THE DATA ::

+===+

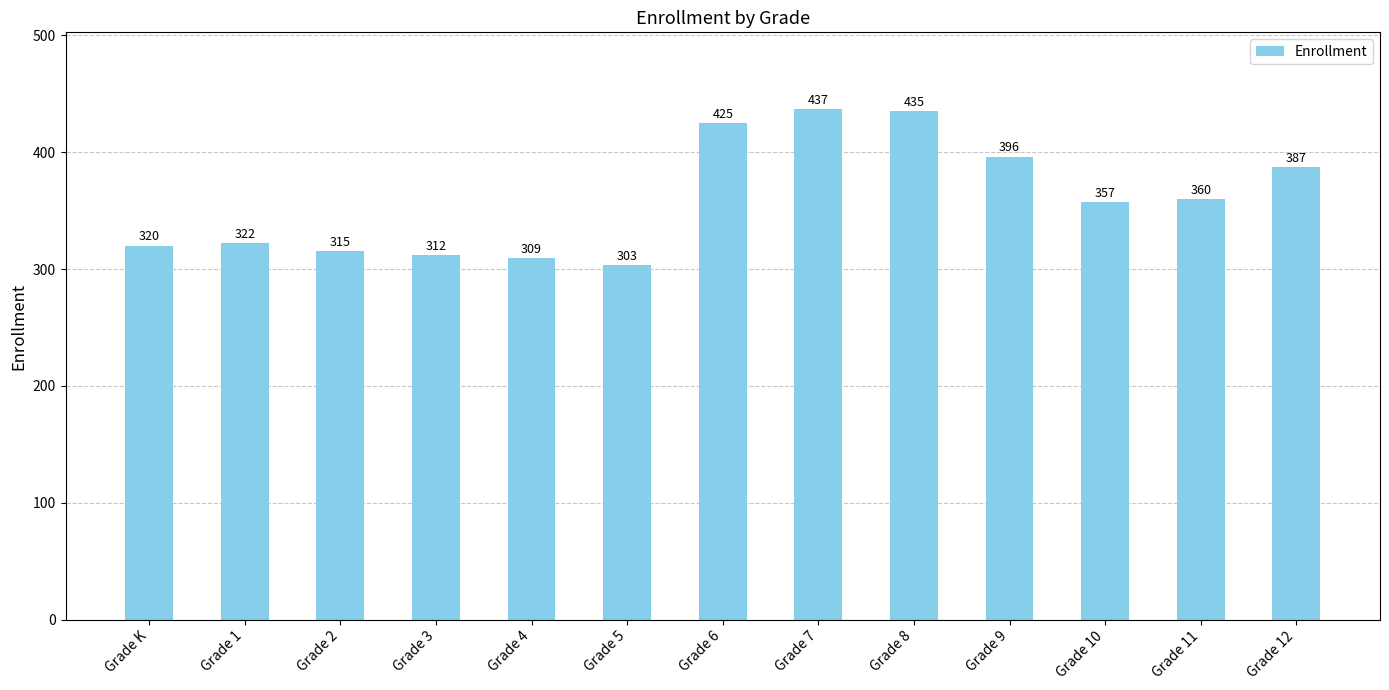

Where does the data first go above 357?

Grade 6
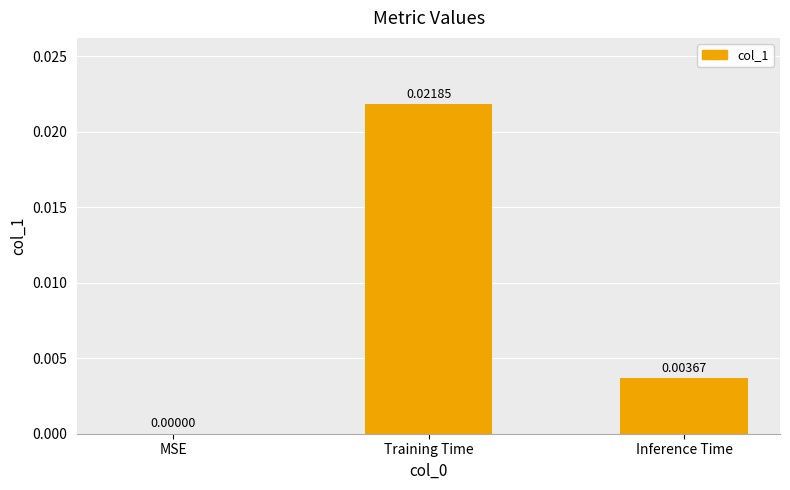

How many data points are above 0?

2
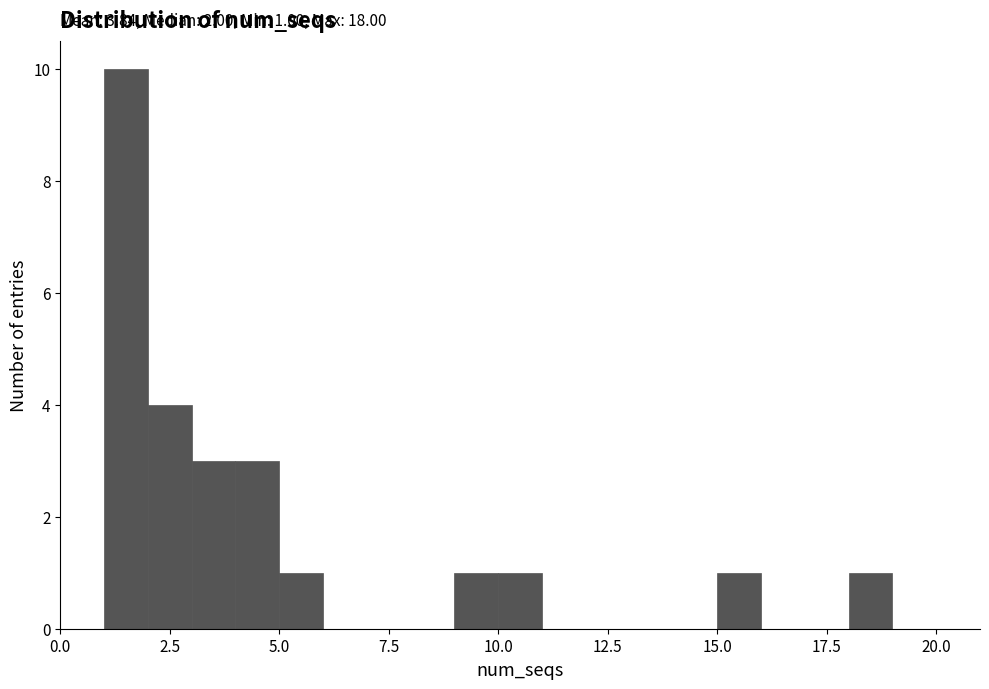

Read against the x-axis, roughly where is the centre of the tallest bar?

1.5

+===+

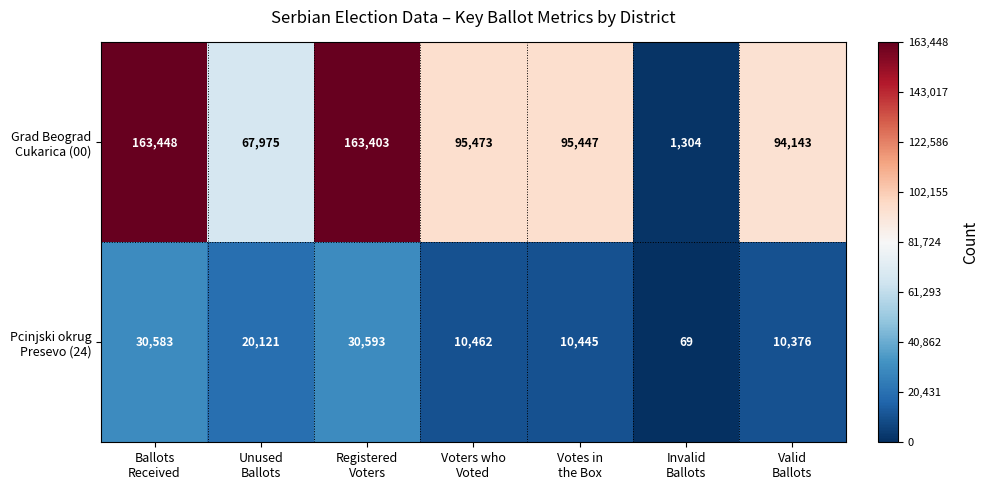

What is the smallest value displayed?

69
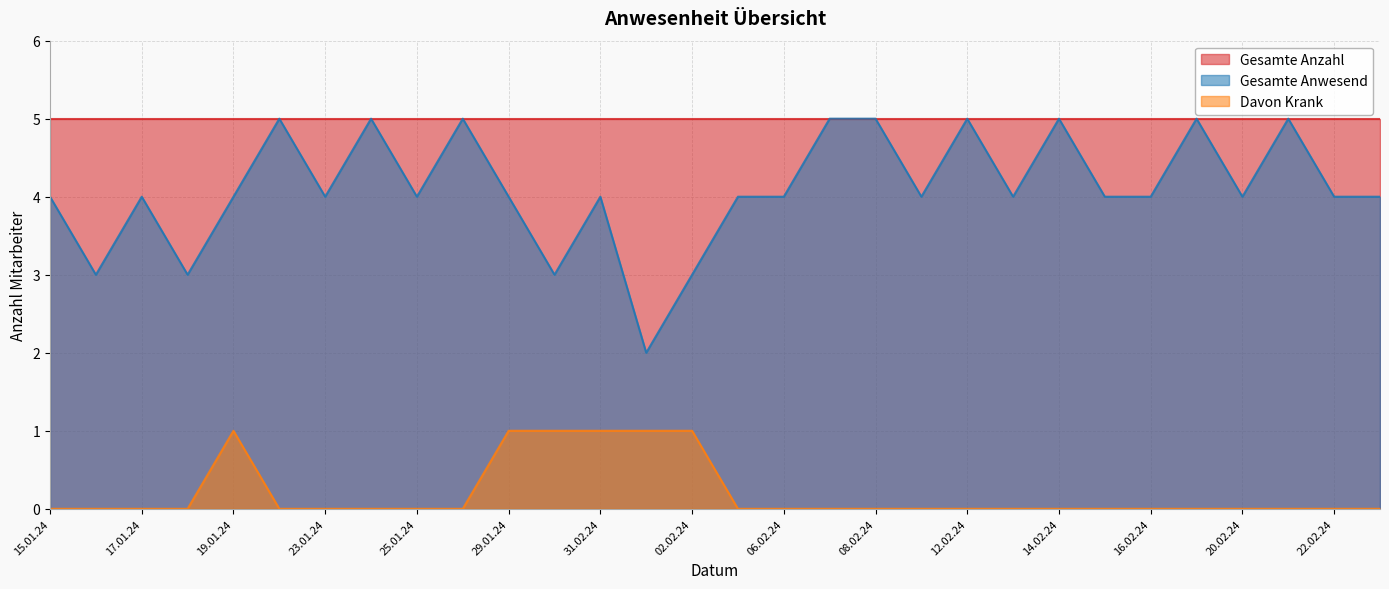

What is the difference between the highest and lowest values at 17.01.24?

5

+===+

WHAT NEEDS TO BE DONE :: Copy the lines from the one containing "Where does the data first go above 357?" through the one containing "Read against the", inclusive, swapping "tallest" for "highest" and keeping everything else the same. Leave the pictures out.

PROBLEM SOLUTION ::
Where does the data first go above 357?

Grade 6

How many data points are above 0?

2

Read against the x-axis, roughly where is the centre of the highest bar?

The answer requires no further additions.